In the western mid-hill districts of Nepal, women have joined forces to form seed-producer groups. With the shortage of high-quality seeds becoming a major problem, the government of Nepal and the Consortium for Unfavorable Rice Environments (CURE) engaged in an informal seed multiplication system that teaches members of the seed-producer groups to produce good-quality seeds. These women of substance manage their multiple roles as housewives, mothers, and partners in farming and income generation.
“What men can do, women can do better,” says Laxima Adhikari, president of the Harrabot Ladies Seed Producers Group in Nepal’s Lamjung District, of how their organization came to be. They wanted to prove that women are capable of producing high-quality seeds that can generate higher production and additional income.
“When I saw the men forming their group, accessing information and producing quality seeds, I thought we, too, can replicate their experience and benefit as well,” she explains.
Supporting multiple roles
CURE, which is led by the International Rice Research Institute (IRRI), works with women farmers in salinity-, drought-, and submergence-prone rice environments and in upland areas where varying climatic conditions can lead to deeper poverty. In the three mid-hill Nepal districts of Lamjung, Tanahun, and Gorkha, CURE and its country partner—the Institute of Animal and Agricultural Sciences—facilitated the formation of seed-producer groups, provided training on seed production and extension, organized cross-site visits of farmers and extension workers, and supported farmers in acquiring the equipment they need to continue seed production.
Women seed-producer groups and seed cooperatives in the three districts were established to ensure that seeds of improved rice varieties are widely available. This work is an example of how GRiSP brings together partners to increase impact.
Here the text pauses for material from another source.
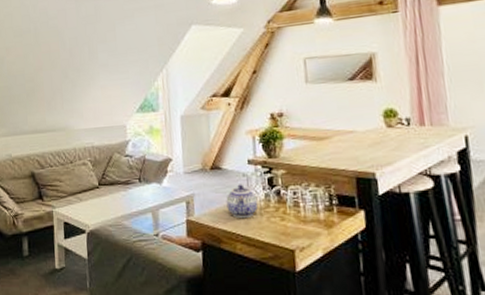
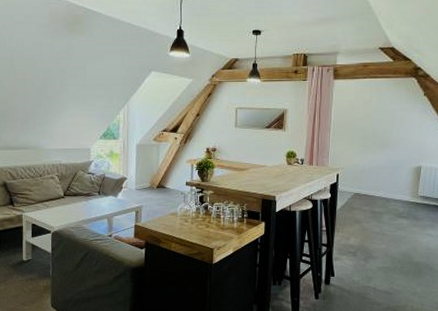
teapot: present [226,184,258,218] -> none [167,200,191,225]

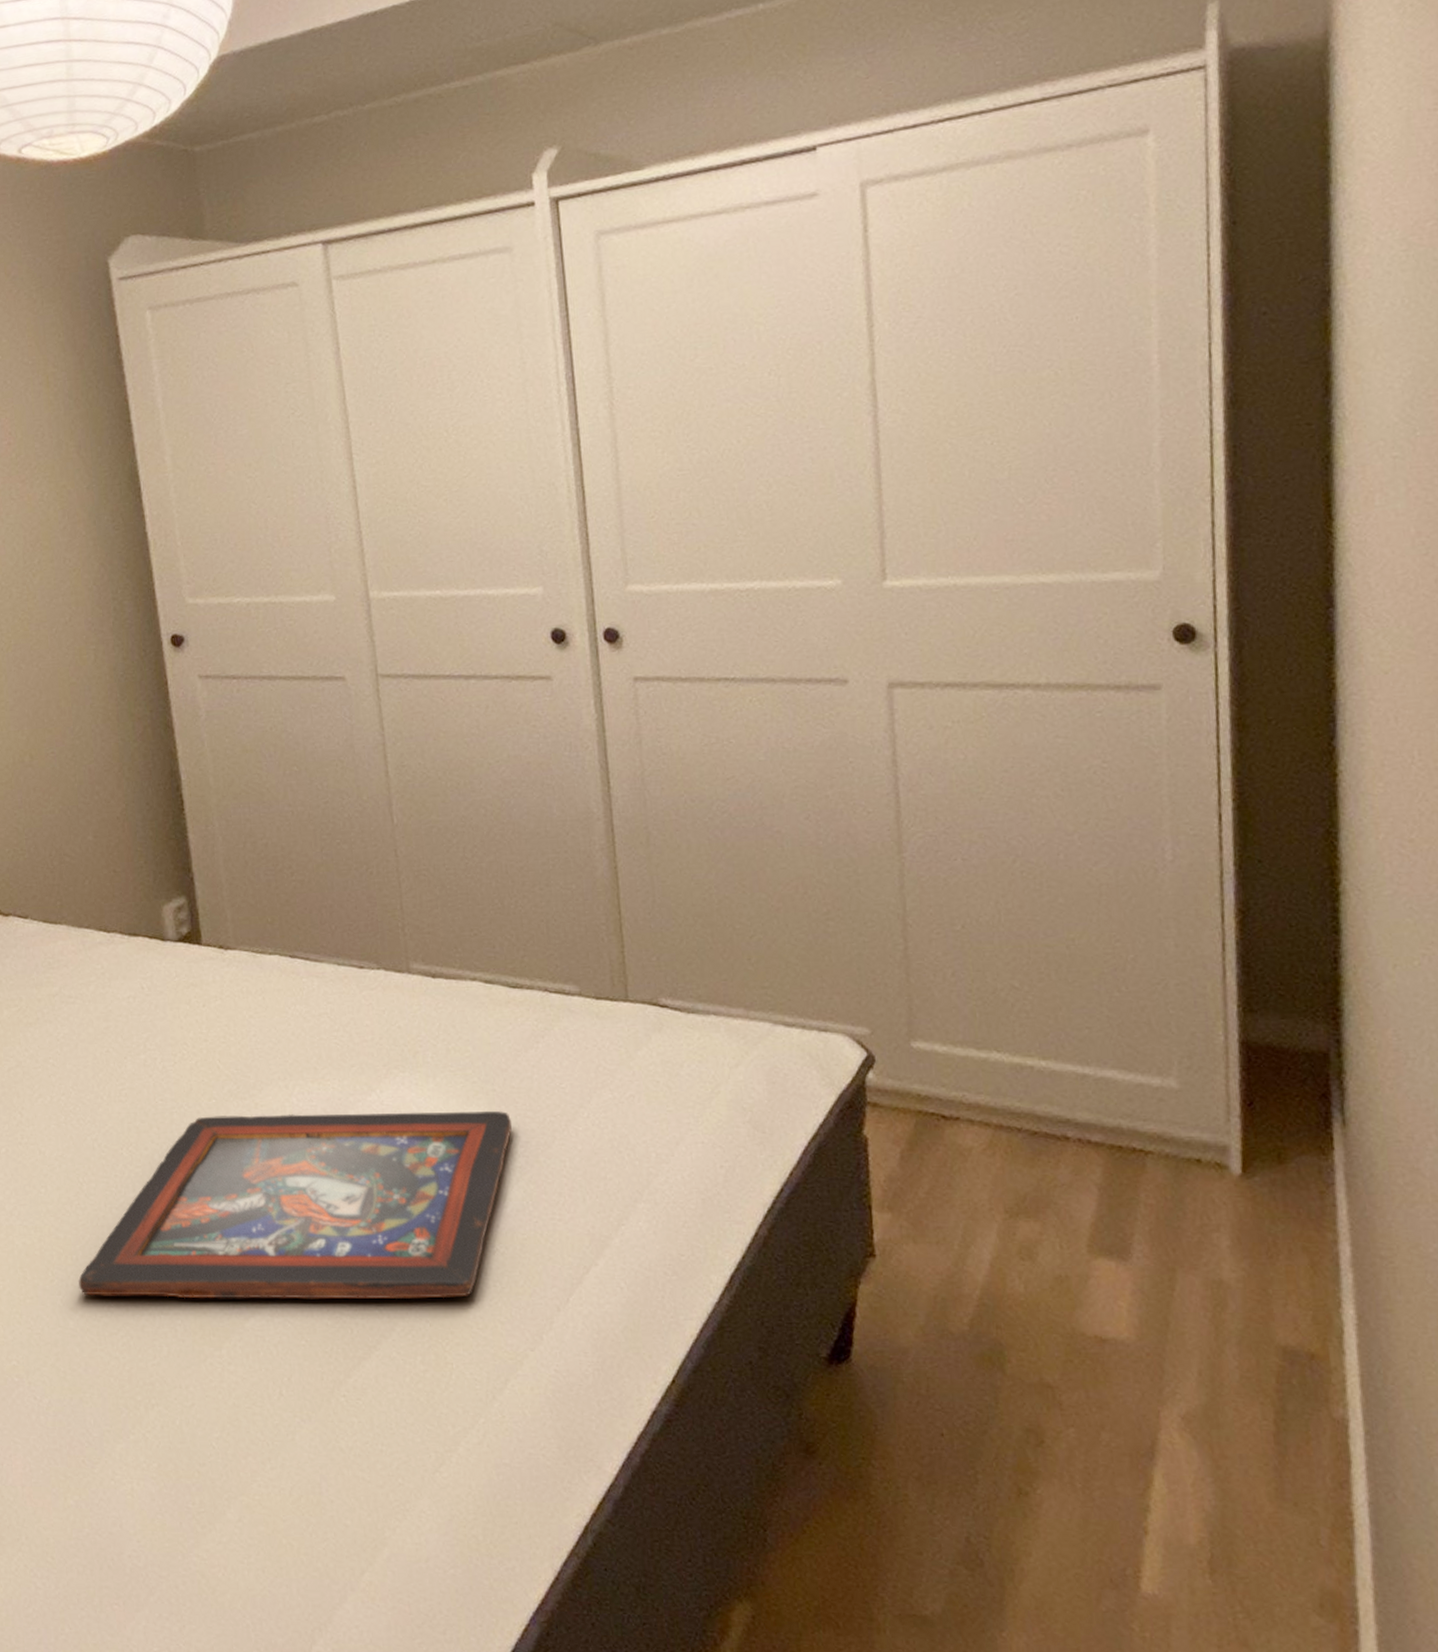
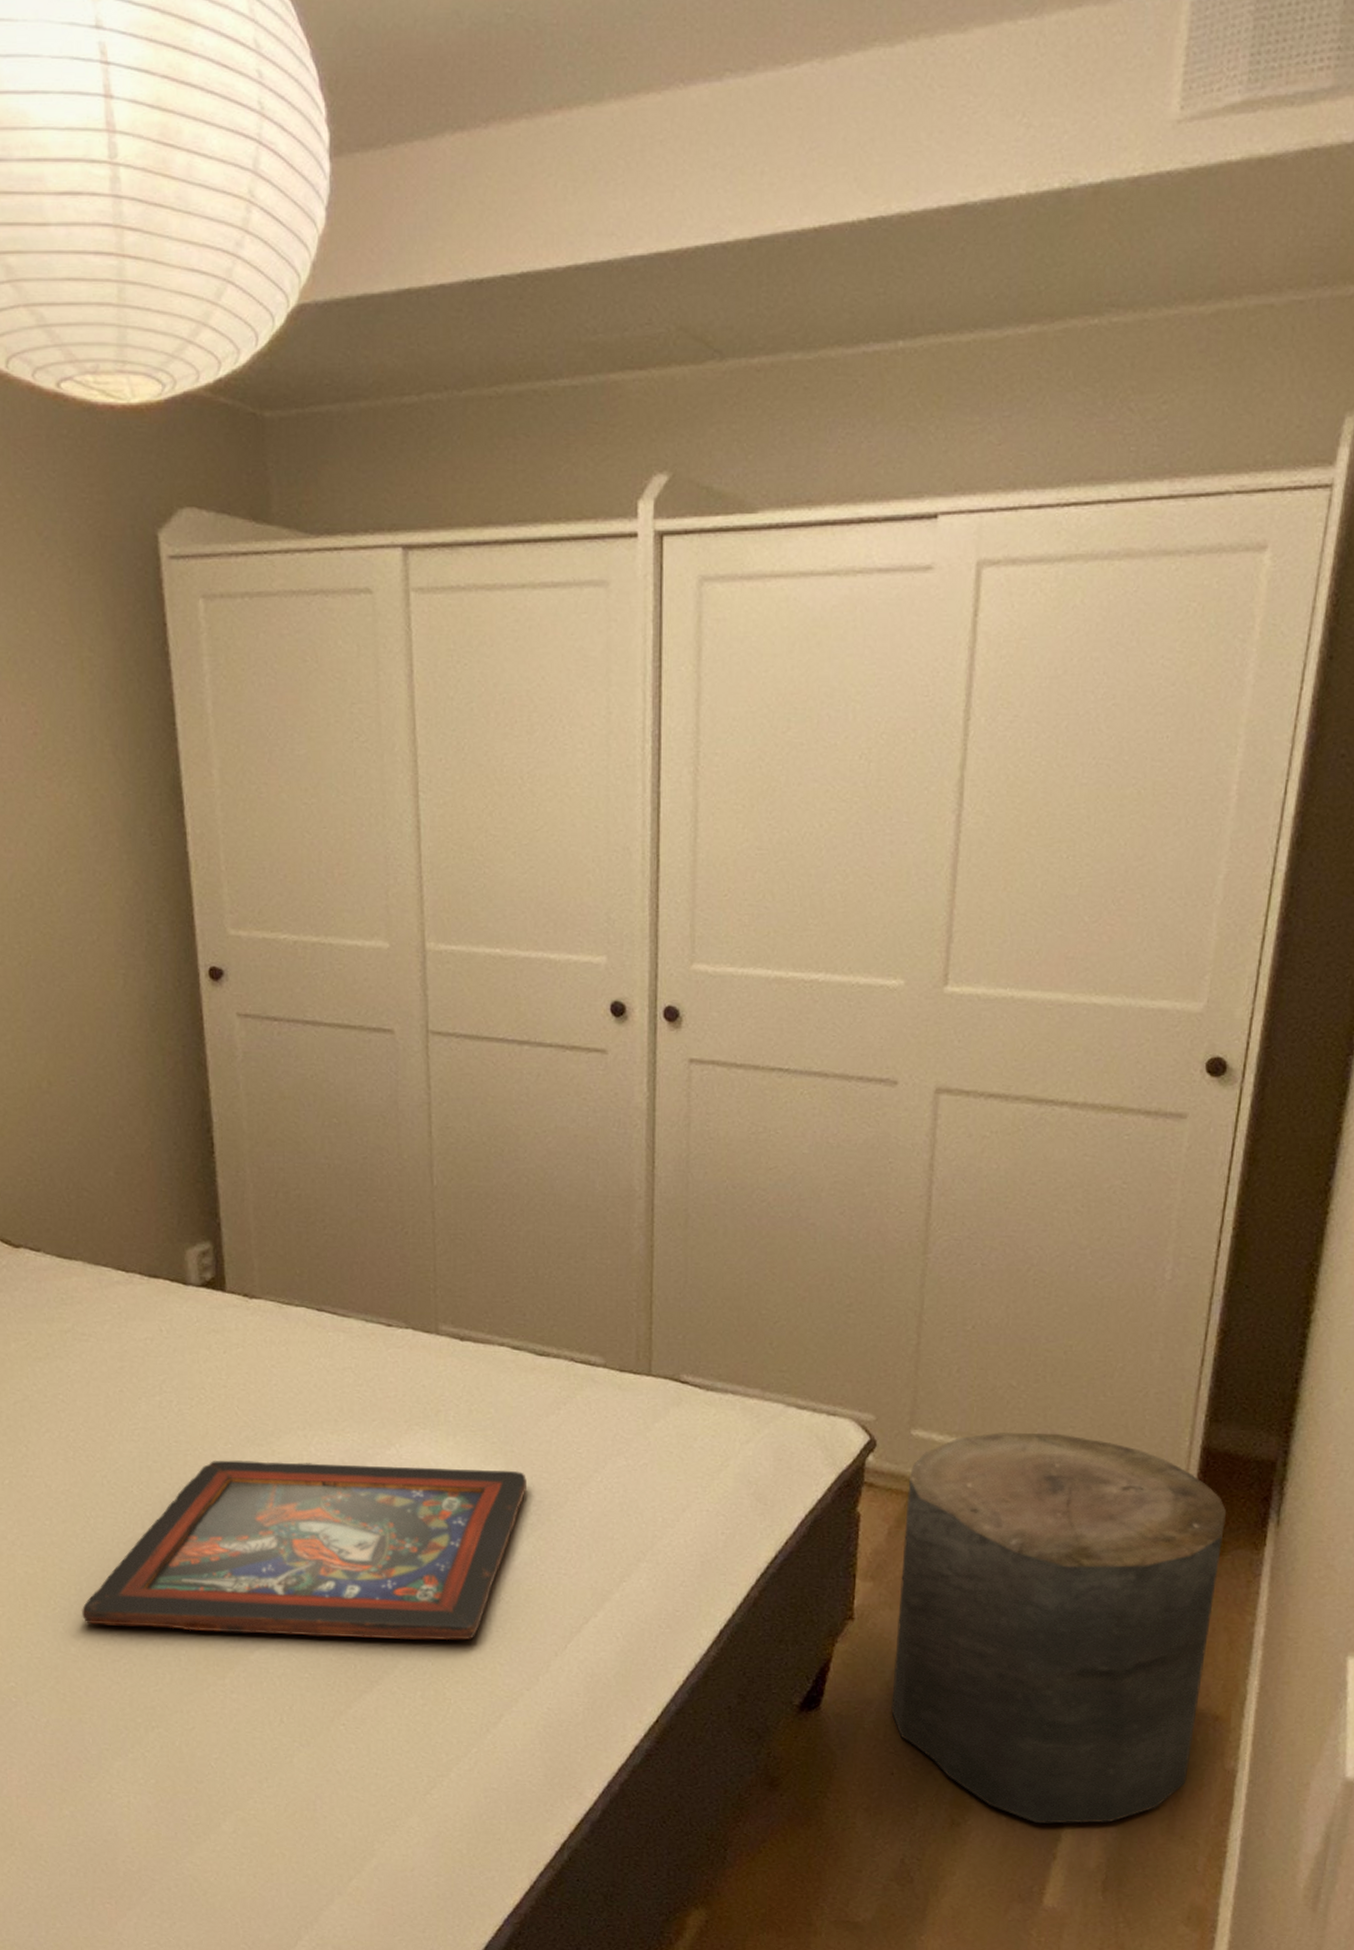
stool: none [915,1036,1289,1490] -> present [891,1431,1226,1824]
Women of substance: The community seed producers of the Nepal mid-hills
The promise of new knowledge and better opportunities inspired Laxima and 34 other women to form the Harrabot Ladies Seed Producers Group in 2010. That same year, the government of Nepal declared that women’s cooperatives should be supported and that female farmers be given priority assistance in the form of tax exemption, credit access, and additional training. Project monitoring and technical assistance are provided to seven seed-producer groups and two cooperatives.
Another group, the Mahjuwa Ladies Seed Producers Group, produces seeds of upland and lowland rice varieties and engages in vegetable production, beekeeping, and livestock-raising. These women are also members of a vegetable cooperative established in 2005 and benefited greatly from training activities.
Husbands and other family members of the Harrabot group expressed their support for the additional role of their wives and mothers as seed producers. More importantly, the women are happy and proud of the extra income they generate from the added economic activity.
Reaping the benefits
Usha Sapkota, president of the Mahjuwa Ladies Seed Producers Group, says, “I have been happy and content for the past two years.” Usha now has quality seeds on hand and is no longer worried about what to grow in the coming season. “Before this, I did not know that there are new varieties that can improve our rice production.”
Many of the women reported an increase in production by more than 50% since they started using high-yielding and drought-tolerant varieties. Members of the Harrabot and Mahjuwa groups also increased their incomes by an average of USD 115–345 (Rs 10,000–30,000) per cropping season from the sale of increased harvests of rice, seeds, and vegetables. The extra income is used for vegetable production, home improvements, and children’s school fees.
These “women of substance” are leading, influencing, and making a difference in the lives of other women and men in their respective rice-farming communities and, by these actions, are motivating other people to take on multiple roles to improve their circumstances.